When I started in the ’80s, it was always mentioned. Because there weren’t that many of us! So it was an unusual thing, and wasn’t something everyone was even comfortable with. But I was sure then that within 10 years, 15 years, that we wouldn’t be calling someone a “woman conductor.” But I was wrong. It’s taken much longer to get over that sort of male stereotype of a conductor. It may be starting to happen now. I don’t know. There are more women on the podium. But even then, they talk more about the fact that they’re a woman than they talk about their interpretation of the Brahms symphony. It still hasn’t gotten to the point where it’s not the first thing people think about.

Right. And I wonder if that’s frustrating to someone like you, who does have a distinctive style. You know that the way you conduct a Brahms symphony is different than the way a colleague — of whatever gender — would do it.

It can be frustrating, although I do think it’s changing. Orchestras definitely evaluate you in a more serious way. I mean, they know if your conducting is organic and makes sense and is compelling. It’s just that in a public way sometimes, it’s easier to look for the big things, like being a woman. It used to be much worse when I first started. They would talk about my hairstyle and the kind of outfit I was wearing. They hardly critiqued the concert, because it was as if they couldn’t get past the fact that someone was a woman. So that’s definitely changed.

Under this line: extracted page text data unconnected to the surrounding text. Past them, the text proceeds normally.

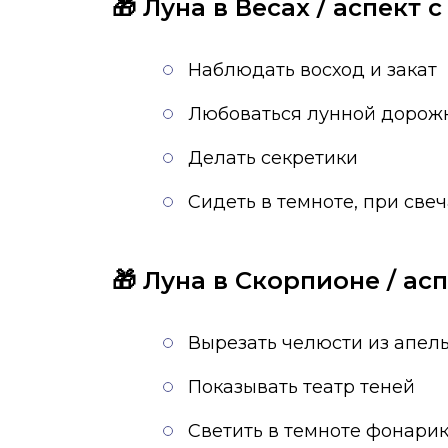
🎁 Луна в Весах / аспект 
Наблюдать восход и закат
Любоваться лунной дорож
Делать секретики
Сидеть в темноте, при свеч
🎁 Луна в Скорпионе / ас
Вырезать челюсти из апел
Показывать театр теней
Светить в темноте фонари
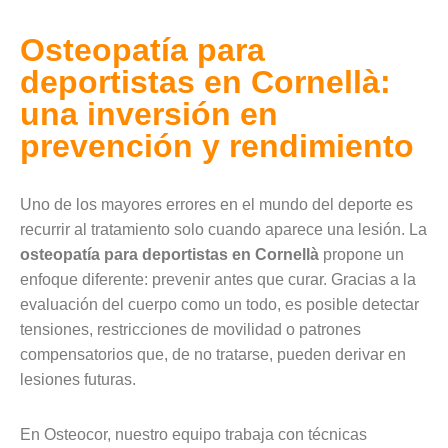
Osteopatía para
deportistas en Cornellà:
una inversión en
prevención y rendimiento
Uno de los mayores errores en el mundo del deporte es
recurrir al tratamiento solo cuando aparece una lesión. La
osteopatía para deportistas en Cornellà
propone un
enfoque diferente: prevenir antes que curar. Gracias a la
evaluación del cuerpo como un todo, es posible detectar
tensiones, restricciones de movilidad o patrones
compensatorios que, de no tratarse, pueden derivar en
lesiones futuras.
En Osteocor, nuestro equipo trabaja con técnicas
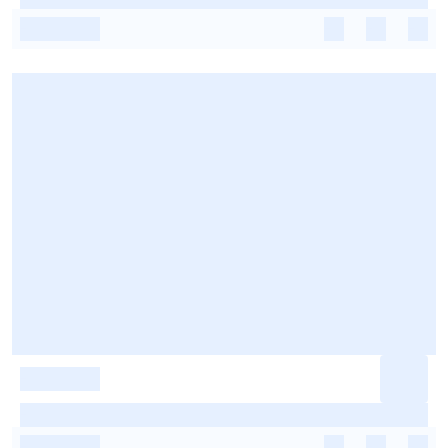
-
-
-
-
-
-
-
-
-
-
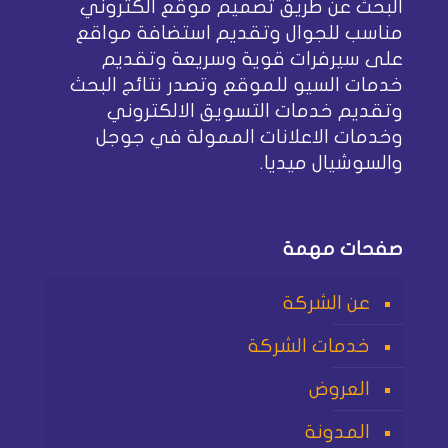
البحث عن طريق تصميم موقع الكتروني
مناسب للجوال وتقديم استضافة مواقع
على سيرفرات قوية وسريعة وتقديم
خدمات السيو للموقع وتصدر نتائج البحث
وتقديم خدمات التسويق الالكتروني
وخدمات الاعلانات الممولة في جوجل
والسوشيال ميديا.
صفحات مهمة
عن الشركة
خدمات الشركة
العروض
المدونة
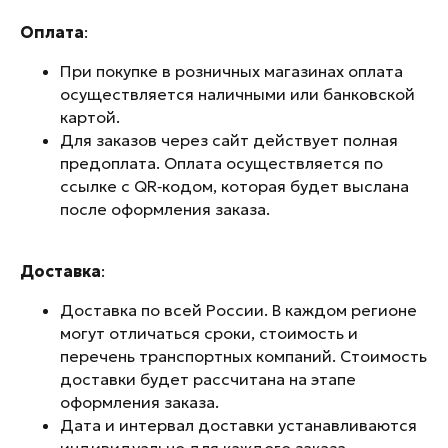
Оплата
:
При покупке в розничных магазинах оплата
осуществляется наличными или банковской
картой.
Для заказов через сайт действует полная
предоплата. Оплата осуществляется по
ссылке с QR‑кодом, которая будет выслана
после оформления заказа.
Перейти на сайт
Доставка
:
Доставка по всей России. В каждом регионе
Рейтинг компании
могут отличаться сроки, стоимость и
перечень транспортных компаний. Стоимость
доставки будет рассчитана на этапе
оформления заказа.
Дата и интервал доставки устанавливаются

You can’t imagine that a review — then or now — would say, “So-and-so came out, and his coattails were like this, and his cufflinks were like this …”

They would never do that! But classical music is so traditional. It’s very slow to change because it’s an art form based on tradition. The conductor was, for a couple of centuries, I guess, male. Many people still think that way.

Your biography also says you’re an avid reader, so I wanted to ask: What you have been reading that’s moved you or stirred you?

Well, I just read “The Goldfinch,” and it is a magnificent book. I realize it’s coming up as a movie, but I always want to read the book first, before I see the movie, because the book always has so much more in it. And I read mostly fiction. Fiction is my great escape. But I do love reading about composers and their lives, or even the historical background of a period that gives rise to music that is difficult and angry and searching. All of that helps you understand it.